Airport 101 toured the new, 2.1 million square foot, LEED Silver certified consolidated car rental facility that opened May 17, a $419 million project that includes Washington State's "largest gas station" with 96 fueling pumps, and car washes with over 80-percent recycled water. Leadership in Energy and Environmental Design (LEED) consists of a suite of rating systems for the design and operation of green facilities and homes.

Because the facility, which contracts with 14 rental companies, is off-site, a 7-minute or so commute from the airport terminals on a consolidated compressed natural gas (CNG) bus shuttle cuts emissions on vehicles that would otherwise be on the streets. It cuts traffic, too, considering up to 14,000 cars are rented on a peak day. Also, the "old-school" car rental facilities fill up the tanks and wash the cars sometimes miles from the facility, burning more gas and using non recycled water.

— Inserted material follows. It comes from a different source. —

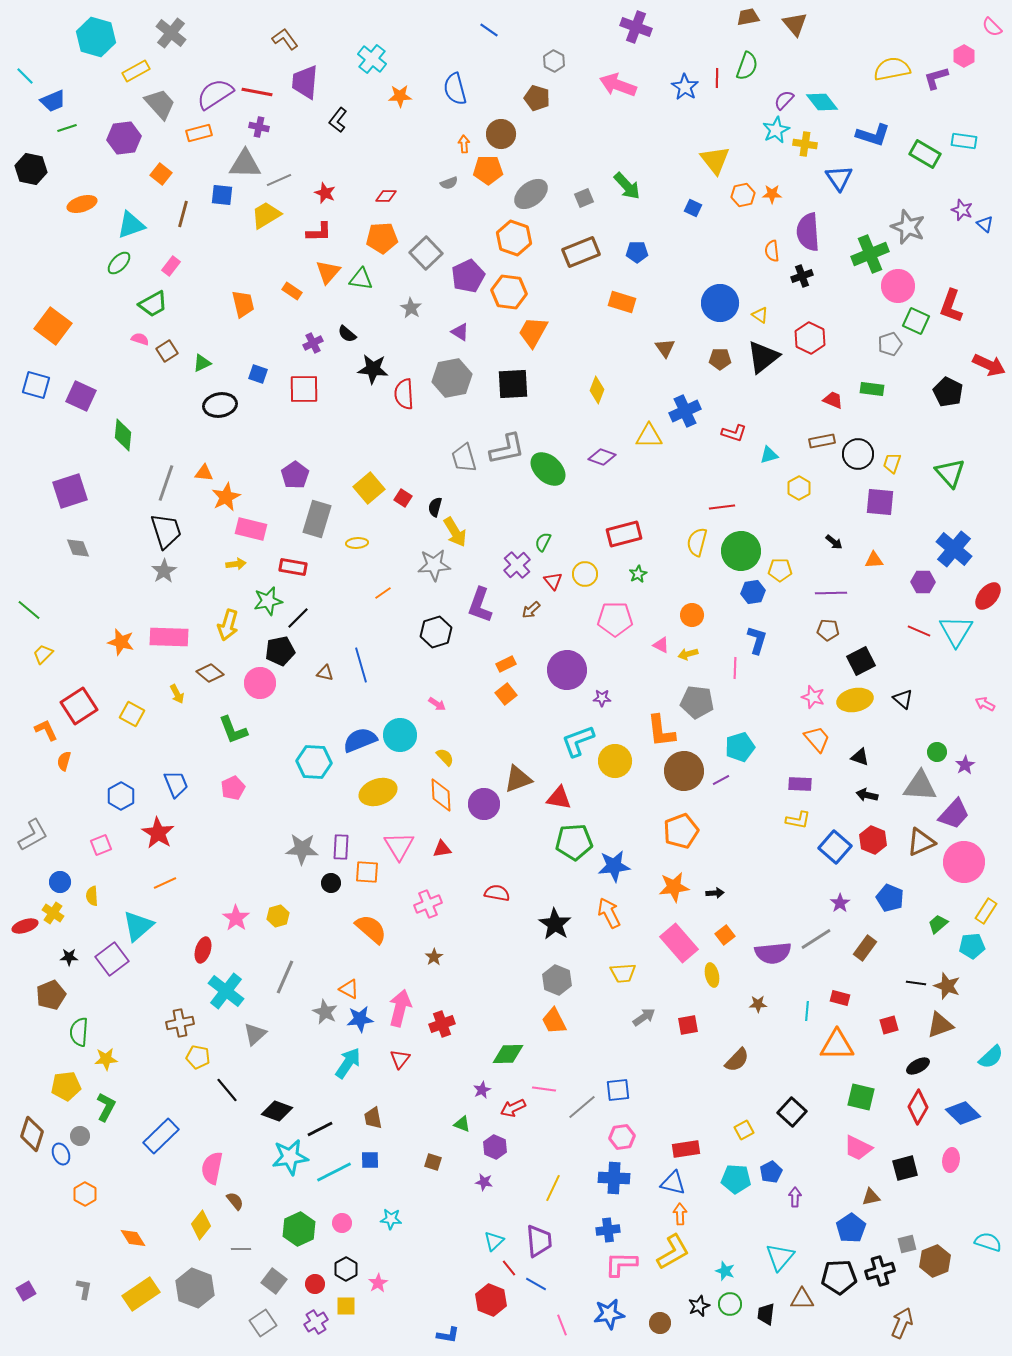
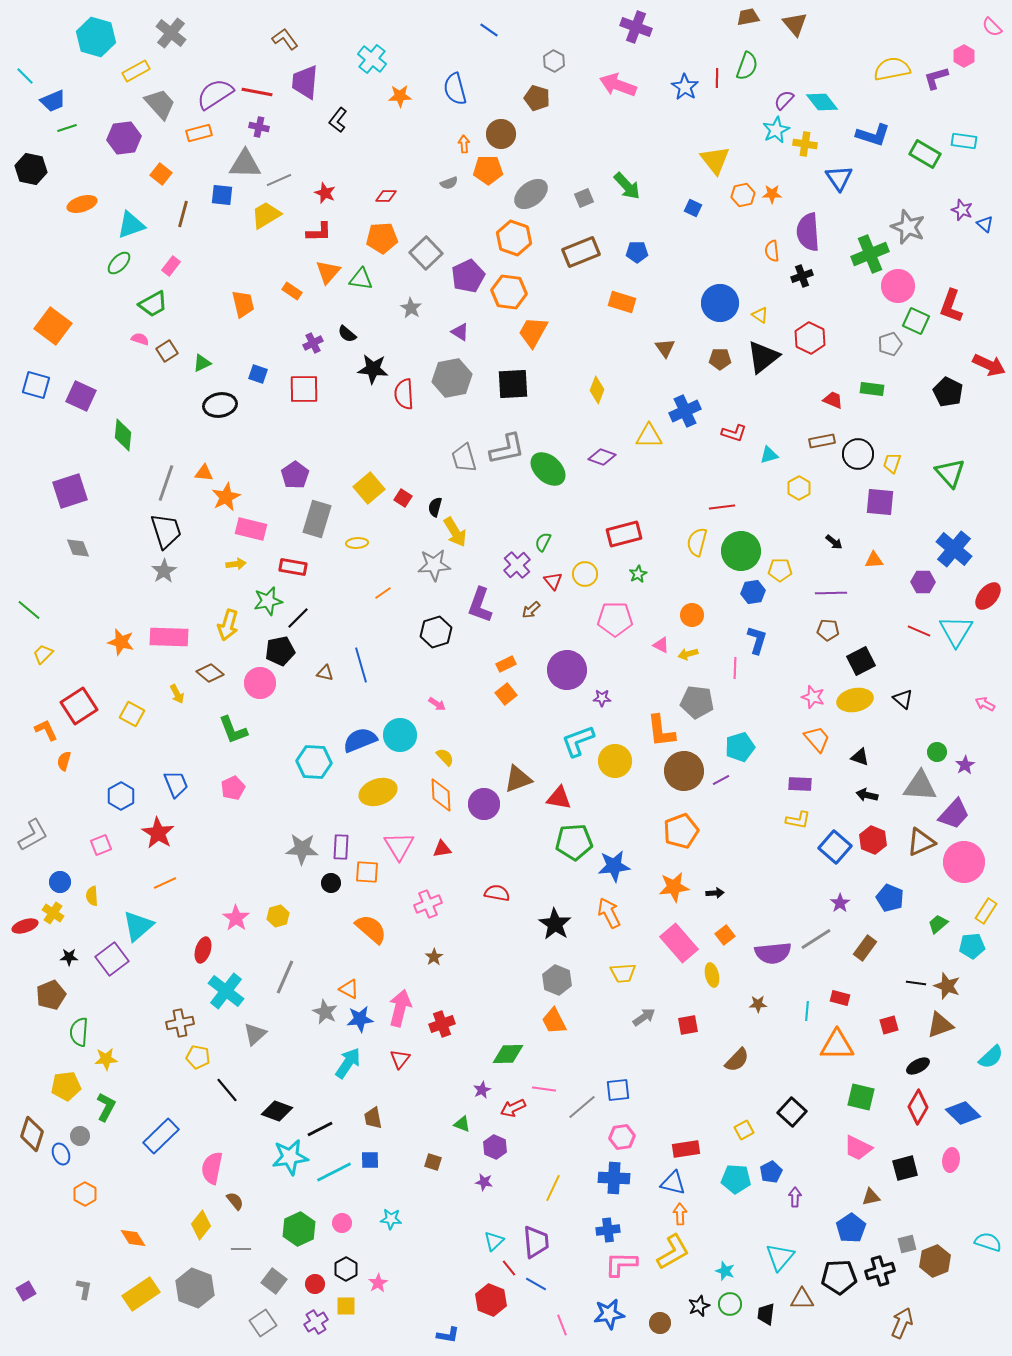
purple trapezoid at (539, 1241): moved 3 px left, 1 px down
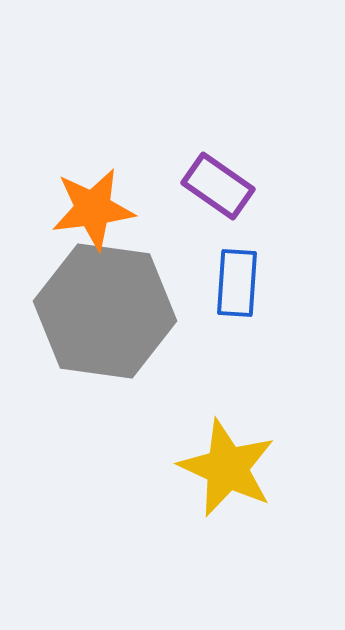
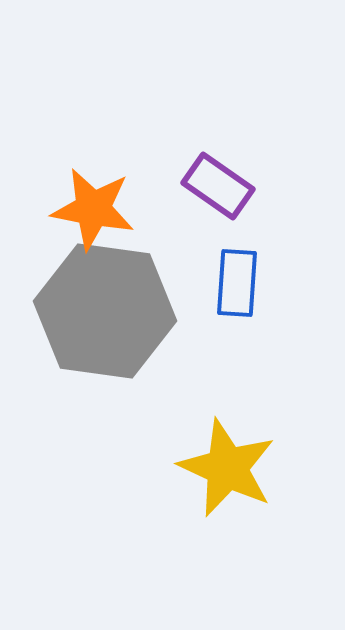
orange star: rotated 18 degrees clockwise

The tour buses rolled along the tarmac, safely skirting the runways and planes taking off and landing, passing gate bound winged giants, the usual suspects, Alaska and Delta, plus an Icelandic jet, a "Condor" owned by Thomas Cook, a Virgin Air craft, several Fed-Ex jets, and an unusual, parked lime green aircraft. It resembles an amusement park ride, but is serious business, a training plane for SeaTac's firefighters.

Robert Duffner, Environmental Compliance Manager at SeaTac, explained that it is what you don't see that is making a huge environmental difference, at least in the case of the underground fuel lines.

"Instead of fuel tankers, we've installed an underground hydrant system in 2006 which reduces the number of diesel powered trucks (on the tarmac) and reduces annual emissions of over 10,000 tons of particulate matter, 300 tons of nitric oxides, and 950 tons of carbon dioxide."

Through federal grants, 600 gas and diesel vehicles servicing the planes like tugs and baggage cars will soon be electric-powered.

The "fuel farm" as they call it, a cluster of enormous tanks south of the terminals, stores approximately 22 million gallons of jet fuel, and connects underground with the Olympic Pipeline in Anacortes. Duffner said during the busiest time of year, July and August, "We flow one to 1.3 million gallons of fuel a day."

This eliminates the need to fuel vehicles to drive back and forth to the fuel farm and he said it is also safer to flow fuel underground.

As part of mitigation for the third runway, 68 acres of wetlands near the airport were created, and another 80 in Auburn. In Miller Creek, which runs along the west side of the airport, salmon spawn, just 200 yards west the center of the third runway.

SeaTac is the leading airport on "avian radar". The airport works with the University of Illinois through the FAA and has three different radars on the airfield, part of a project they hep will track different migratory patterns of birds. They have traps to relocate transient hawks, and have relocated 300 in 10 years. They release them near Bellingham where they have a better food supply.